# [Goal]
Quote the entries below word for word, starting at the line that contains "common name: Spindle ermine" and stopping after the line that contains "genus: Anisocarpus". Include both of those lines and nothing outside them.

--- START OF Data to process ---

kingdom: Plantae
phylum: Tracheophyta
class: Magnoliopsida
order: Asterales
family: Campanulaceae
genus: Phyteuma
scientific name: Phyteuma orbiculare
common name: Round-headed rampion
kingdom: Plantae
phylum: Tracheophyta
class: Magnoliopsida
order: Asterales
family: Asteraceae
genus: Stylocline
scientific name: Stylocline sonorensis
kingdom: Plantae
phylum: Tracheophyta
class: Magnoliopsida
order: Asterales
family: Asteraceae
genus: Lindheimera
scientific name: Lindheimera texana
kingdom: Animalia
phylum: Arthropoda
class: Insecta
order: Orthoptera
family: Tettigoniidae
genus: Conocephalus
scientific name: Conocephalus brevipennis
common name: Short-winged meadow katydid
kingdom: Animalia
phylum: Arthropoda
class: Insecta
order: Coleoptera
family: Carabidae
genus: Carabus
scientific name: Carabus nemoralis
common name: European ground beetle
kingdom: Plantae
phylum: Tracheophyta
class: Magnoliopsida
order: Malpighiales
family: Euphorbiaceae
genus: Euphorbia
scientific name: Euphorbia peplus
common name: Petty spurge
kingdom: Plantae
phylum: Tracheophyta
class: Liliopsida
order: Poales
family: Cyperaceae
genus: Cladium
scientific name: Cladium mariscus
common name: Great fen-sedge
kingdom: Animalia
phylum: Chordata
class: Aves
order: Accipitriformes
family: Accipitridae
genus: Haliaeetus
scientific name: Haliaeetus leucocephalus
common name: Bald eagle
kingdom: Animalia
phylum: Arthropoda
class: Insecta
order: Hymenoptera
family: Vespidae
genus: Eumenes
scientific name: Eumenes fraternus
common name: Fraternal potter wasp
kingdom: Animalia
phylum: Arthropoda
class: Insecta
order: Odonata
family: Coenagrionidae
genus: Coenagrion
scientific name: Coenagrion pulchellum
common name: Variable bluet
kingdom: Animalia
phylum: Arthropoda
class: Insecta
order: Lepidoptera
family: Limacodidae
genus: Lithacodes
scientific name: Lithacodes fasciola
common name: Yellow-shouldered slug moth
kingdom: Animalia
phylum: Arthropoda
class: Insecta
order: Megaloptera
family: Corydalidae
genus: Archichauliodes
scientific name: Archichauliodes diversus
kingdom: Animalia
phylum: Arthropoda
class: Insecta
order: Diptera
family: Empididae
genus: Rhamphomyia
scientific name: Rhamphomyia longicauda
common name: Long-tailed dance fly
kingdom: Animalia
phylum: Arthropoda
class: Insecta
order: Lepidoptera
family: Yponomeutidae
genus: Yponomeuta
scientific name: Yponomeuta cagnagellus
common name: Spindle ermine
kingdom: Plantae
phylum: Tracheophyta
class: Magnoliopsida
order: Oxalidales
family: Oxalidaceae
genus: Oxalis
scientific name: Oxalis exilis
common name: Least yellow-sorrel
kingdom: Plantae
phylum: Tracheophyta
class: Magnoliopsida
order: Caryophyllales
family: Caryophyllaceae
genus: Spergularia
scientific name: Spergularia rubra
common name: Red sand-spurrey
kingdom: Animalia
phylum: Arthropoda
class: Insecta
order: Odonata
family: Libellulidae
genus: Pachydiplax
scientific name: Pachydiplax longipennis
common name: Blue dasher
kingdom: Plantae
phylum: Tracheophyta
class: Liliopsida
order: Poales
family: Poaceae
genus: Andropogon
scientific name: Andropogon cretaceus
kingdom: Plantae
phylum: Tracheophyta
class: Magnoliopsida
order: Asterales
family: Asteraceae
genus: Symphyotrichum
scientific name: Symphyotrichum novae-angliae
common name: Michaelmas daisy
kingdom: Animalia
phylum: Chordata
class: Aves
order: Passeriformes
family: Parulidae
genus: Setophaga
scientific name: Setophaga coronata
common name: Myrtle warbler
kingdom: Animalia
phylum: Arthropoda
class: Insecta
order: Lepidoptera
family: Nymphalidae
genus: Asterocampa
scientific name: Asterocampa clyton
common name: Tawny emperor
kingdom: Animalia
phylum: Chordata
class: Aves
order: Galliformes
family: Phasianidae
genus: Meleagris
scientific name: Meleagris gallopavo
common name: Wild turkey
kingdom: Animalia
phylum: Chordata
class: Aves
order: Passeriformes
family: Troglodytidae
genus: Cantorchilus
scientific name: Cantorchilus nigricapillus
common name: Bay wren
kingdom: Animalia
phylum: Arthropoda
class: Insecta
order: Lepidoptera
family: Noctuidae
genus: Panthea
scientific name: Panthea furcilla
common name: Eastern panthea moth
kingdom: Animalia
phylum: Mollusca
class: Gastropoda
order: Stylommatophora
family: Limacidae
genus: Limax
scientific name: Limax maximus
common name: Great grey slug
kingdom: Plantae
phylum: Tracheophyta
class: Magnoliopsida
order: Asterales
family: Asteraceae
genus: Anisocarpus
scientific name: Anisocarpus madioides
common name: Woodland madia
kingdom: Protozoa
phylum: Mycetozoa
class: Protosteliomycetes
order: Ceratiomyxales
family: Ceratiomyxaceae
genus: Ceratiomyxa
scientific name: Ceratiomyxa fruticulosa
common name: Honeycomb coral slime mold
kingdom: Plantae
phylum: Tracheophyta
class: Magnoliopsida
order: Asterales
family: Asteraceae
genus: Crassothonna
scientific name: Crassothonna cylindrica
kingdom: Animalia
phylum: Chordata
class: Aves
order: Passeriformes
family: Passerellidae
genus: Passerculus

--- END OF Data to process ---

# [Exercise response]
common name: Spindle ermine
kingdom: Plantae
phylum: Tracheophyta
class: Magnoliopsida
order: Oxalidales
family: Oxalidaceae
genus: Oxalis
scientific name: Oxalis exilis
common name: Least yellow-sorrel
kingdom: Plantae
phylum: Tracheophyta
class: Magnoliopsida
order: Caryophyllales
family: Caryophyllaceae
genus: Spergularia
scientific name: Spergularia rubra
common name: Red sand-spurrey
kingdom: Animalia
phylum: Arthropoda
class: Insecta
order: Odonata
family: Libellulidae
genus: Pachydiplax
scientific name: Pachydiplax longipennis
common name: Blue dasher
kingdom: Plantae
phylum: Tracheophyta
class: Liliopsida
order: Poales
family: Poaceae
genus: Andropogon
scientific name: Andropogon cretaceus
kingdom: Plantae
phylum: Tracheophyta
class: Magnoliopsida
order: Asterales
family: Asteraceae
genus: Symphyotrichum
scientific name: Symphyotrichum novae-angliae
common name: Michaelmas daisy
kingdom: Animalia
phylum: Chordata
class: Aves
order: Passeriformes
family: Parulidae
genus: Setophaga
scientific name: Setophaga coronata
common name: Myrtle warbler
kingdom: Animalia
phylum: Arthropoda
class: Insecta
order: Lepidoptera
family: Nymphalidae
genus: Asterocampa
scientific name: Asterocampa clyton
common name: Tawny emperor
kingdom: Animalia
phylum: Chordata
class: Aves
order: Galliformes
family: Phasianidae
genus: Meleagris
scientific name: Meleagris gallopavo
common name: Wild turkey
kingdom: Animalia
phylum: Chordata
class: Aves
order: Passeriformes
family: Troglodytidae
genus: Cantorchilus
scientific name: Cantorchilus nigricapillus
common name: Bay wren
kingdom: Animalia
phylum: Arthropoda
class: Insecta
order: Lepidoptera
family: Noctuidae
genus: Panthea
scientific name: Panthea furcilla
common name: Eastern panthea moth
kingdom: Animalia
phylum: Mollusca
class: Gastropoda
order: Stylommatophora
family: Limacidae
genus: Limax
scientific name: Limax maximus
common name: Great grey slug
kingdom: Plantae
phylum: Tracheophyta
class: Magnoliopsida
order: Asterales
family: Asteraceae
genus: Anisocarpus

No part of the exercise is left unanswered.